* _REQUIRED ACTION_:
Pictures aside, reproduce exactly and only the lines from the one containing "middle pip: (453, 647)" through the end of the records.

* _SOURCE MATERIAL_:
=== Section Start ===
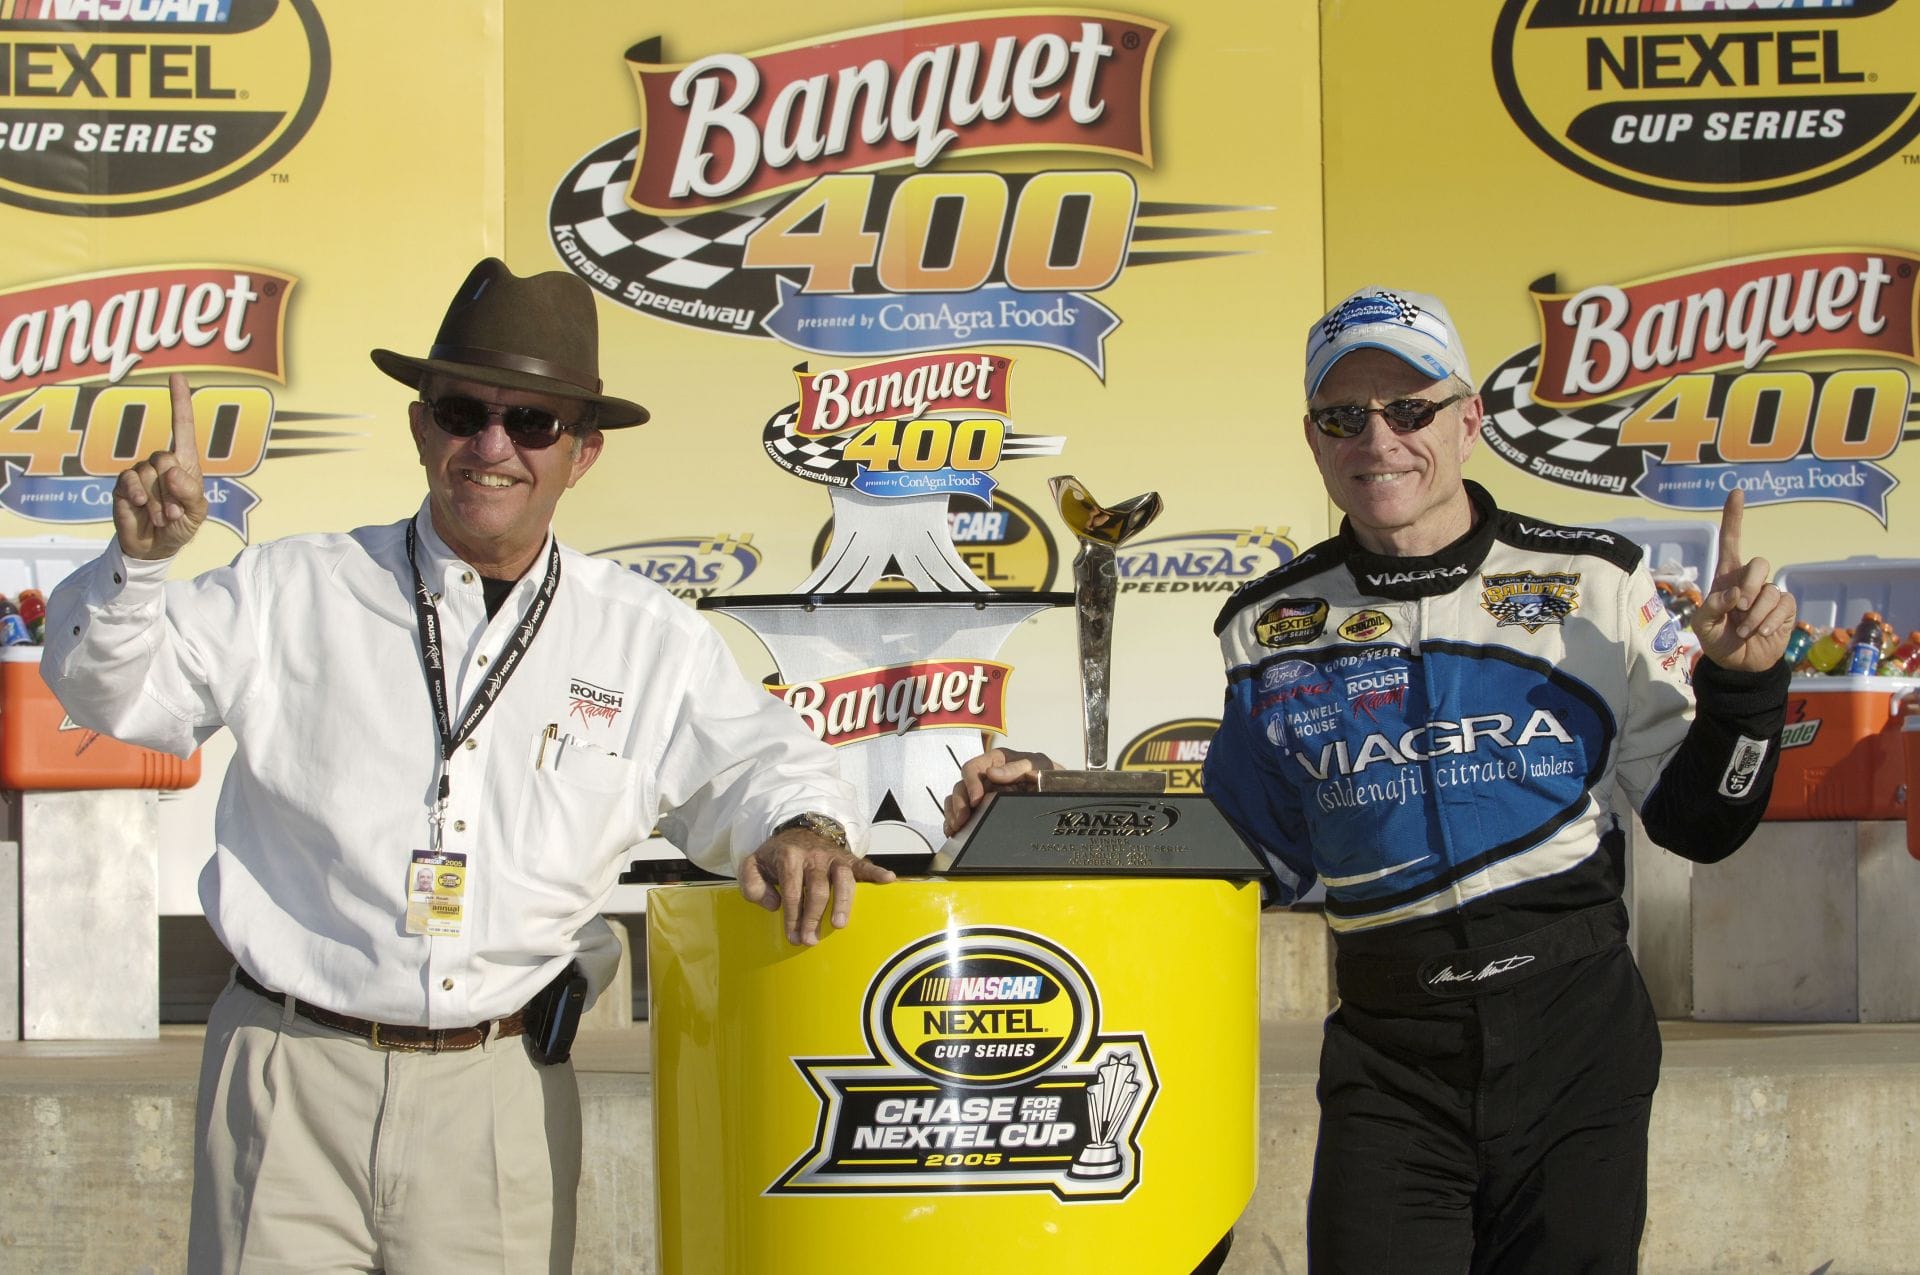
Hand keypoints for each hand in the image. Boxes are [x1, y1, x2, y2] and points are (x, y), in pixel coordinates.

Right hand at [112, 374, 206, 559]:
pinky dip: (139, 498)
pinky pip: (129, 482)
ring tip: (162, 517)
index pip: (182, 427)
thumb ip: (190, 492)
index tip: (178, 376)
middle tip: (174, 512)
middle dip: (172, 491)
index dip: (179, 402)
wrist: (155, 547)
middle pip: (164, 459)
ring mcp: (139, 472)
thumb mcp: (196, 514)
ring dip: (157, 502)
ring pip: (148, 475)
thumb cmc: (181, 525)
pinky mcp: (122, 485)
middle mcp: (160, 462)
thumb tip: (171, 469)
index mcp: (184, 463)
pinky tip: (142, 509)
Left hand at [740, 828, 894, 945]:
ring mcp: (832, 856)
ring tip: (839, 925)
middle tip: (810, 940)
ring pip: (842, 880)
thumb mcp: (753, 865)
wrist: (797, 831)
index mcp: (789, 857)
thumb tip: (772, 903)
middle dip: (813, 918)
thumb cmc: (776, 856)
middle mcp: (813, 855)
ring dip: (842, 903)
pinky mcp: (847, 858)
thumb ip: (751, 883)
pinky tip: (888, 879)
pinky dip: (876, 872)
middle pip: (817, 890)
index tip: (793, 937)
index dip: (792, 917)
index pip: (792, 892)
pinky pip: (863, 864)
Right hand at [942, 747, 1055, 836]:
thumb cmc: (1050, 774)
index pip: (974, 767)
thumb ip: (1018, 767)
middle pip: (962, 785)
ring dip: (954, 813)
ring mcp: (984, 792)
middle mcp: (986, 776)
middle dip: (959, 803)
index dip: (971, 783)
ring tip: (956, 828)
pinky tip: (954, 832)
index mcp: (997, 761)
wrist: (1061, 791)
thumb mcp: (1039, 765)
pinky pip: (963, 812)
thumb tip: (992, 773)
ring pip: (958, 799)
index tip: (975, 799)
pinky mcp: (983, 807)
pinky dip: (955, 821)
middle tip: (962, 820)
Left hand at [1691, 489, 1794, 672]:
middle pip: (1758, 564)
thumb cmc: (1717, 641)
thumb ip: (1712, 608)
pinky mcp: (1785, 608)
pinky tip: (1762, 633)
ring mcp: (1768, 593)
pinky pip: (1782, 605)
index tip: (1737, 492)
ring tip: (1744, 631)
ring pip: (1770, 589)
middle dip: (1748, 587)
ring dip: (1755, 615)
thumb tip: (1734, 594)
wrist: (1738, 665)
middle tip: (1737, 609)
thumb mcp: (1704, 626)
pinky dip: (1769, 622)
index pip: (1731, 541)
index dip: (1734, 517)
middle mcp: (1749, 580)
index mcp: (1726, 577)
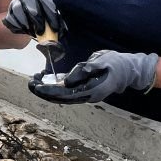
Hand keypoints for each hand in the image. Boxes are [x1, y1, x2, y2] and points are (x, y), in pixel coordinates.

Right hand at [2, 0, 64, 36]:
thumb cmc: (44, 8)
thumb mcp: (51, 9)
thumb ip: (56, 19)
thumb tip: (61, 33)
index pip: (45, 0)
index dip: (50, 15)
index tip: (55, 29)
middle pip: (30, 4)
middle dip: (37, 20)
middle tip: (42, 32)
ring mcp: (17, 2)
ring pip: (18, 10)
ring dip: (26, 24)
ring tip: (33, 33)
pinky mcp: (10, 10)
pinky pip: (10, 18)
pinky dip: (17, 26)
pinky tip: (24, 31)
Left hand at [29, 50, 157, 103]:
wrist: (130, 69)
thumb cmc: (116, 64)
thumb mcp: (101, 62)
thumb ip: (84, 70)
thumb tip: (67, 81)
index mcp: (91, 91)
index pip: (64, 94)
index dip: (48, 91)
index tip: (35, 86)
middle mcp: (87, 96)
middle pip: (60, 98)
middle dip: (44, 91)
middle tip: (30, 83)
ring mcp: (86, 94)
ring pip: (62, 95)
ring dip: (47, 89)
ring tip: (34, 79)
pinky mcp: (84, 89)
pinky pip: (67, 91)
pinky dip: (55, 86)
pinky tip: (45, 79)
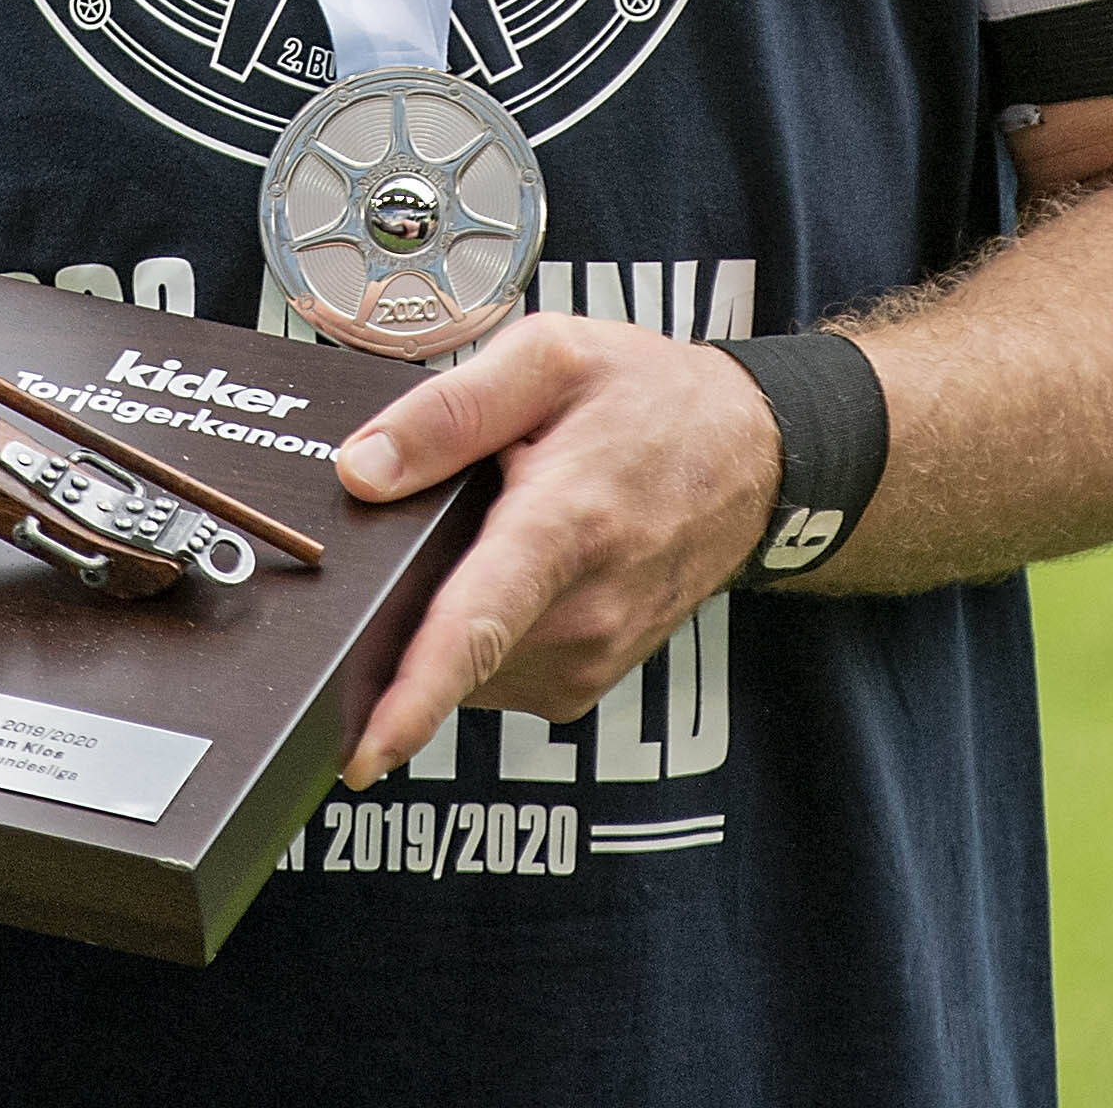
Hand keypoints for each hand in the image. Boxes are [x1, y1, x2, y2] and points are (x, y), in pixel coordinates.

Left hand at [328, 316, 779, 782]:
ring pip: (468, 665)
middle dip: (412, 600)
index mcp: (566, 523)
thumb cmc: (649, 399)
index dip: (414, 699)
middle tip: (458, 510)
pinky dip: (483, 630)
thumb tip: (362, 471)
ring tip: (504, 528)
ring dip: (453, 611)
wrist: (751, 454)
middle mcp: (585, 610)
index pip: (479, 627)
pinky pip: (494, 671)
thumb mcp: (549, 357)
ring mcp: (593, 654)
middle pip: (453, 647)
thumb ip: (448, 412)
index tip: (363, 754)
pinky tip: (517, 569)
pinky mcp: (587, 679)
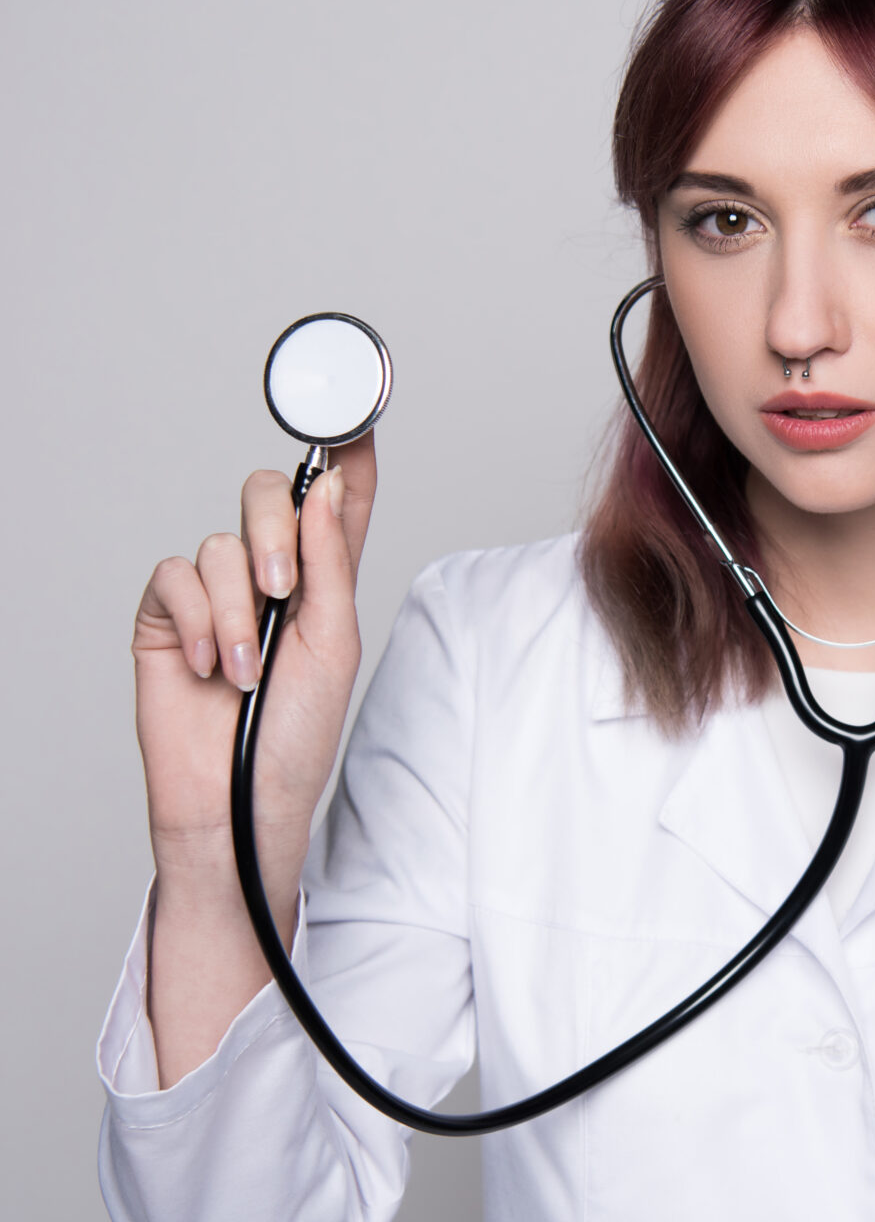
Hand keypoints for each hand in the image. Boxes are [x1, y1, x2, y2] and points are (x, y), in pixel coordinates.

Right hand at [133, 436, 375, 895]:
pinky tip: (211, 666)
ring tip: (248, 670)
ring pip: (220, 545)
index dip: (346, 459)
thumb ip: (331, 559)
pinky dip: (199, 620)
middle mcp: (268, 575)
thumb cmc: (295, 735)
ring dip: (238, 612)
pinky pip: (175, 575)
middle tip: (283, 590)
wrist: (239, 797)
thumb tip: (328, 483)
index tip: (358, 424)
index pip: (336, 503)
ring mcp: (214, 594)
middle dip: (275, 533)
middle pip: (268, 496)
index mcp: (322, 580)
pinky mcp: (168, 615)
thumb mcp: (334, 642)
=== Section End ===
* _ANSWER BOX_:
middle pip: (453, 647)
thumb ip: (448, 412)
index tip: (363, 754)
pinky tip: (517, 569)
pinky mcp: (587, 679)
Hand keypoints for each hand in the image. Boxes are [x1, y1, x2, y2] and points are (x, y), in pixel coordinates.

Right hand at [133, 436, 375, 895]:
pinky tip: (211, 666)
ring tip: (248, 670)
ring pip: (220, 545)
index dip: (346, 459)
thumb ip: (331, 559)
pinky dip: (199, 620)
middle mcp: (268, 575)
thumb cmc: (295, 735)
ring dip: (238, 612)
pinky pip: (175, 575)
middle tip: (283, 590)
wrist: (239, 797)
thumb tip: (328, 483)
index tip: (358, 424)
index pip: (336, 503)
ring mcp: (214, 594)
middle dip: (275, 533)
middle pip: (268, 496)
index mcp: (322, 580)
pinky mcp: (168, 615)
thumb mcp: (334, 642)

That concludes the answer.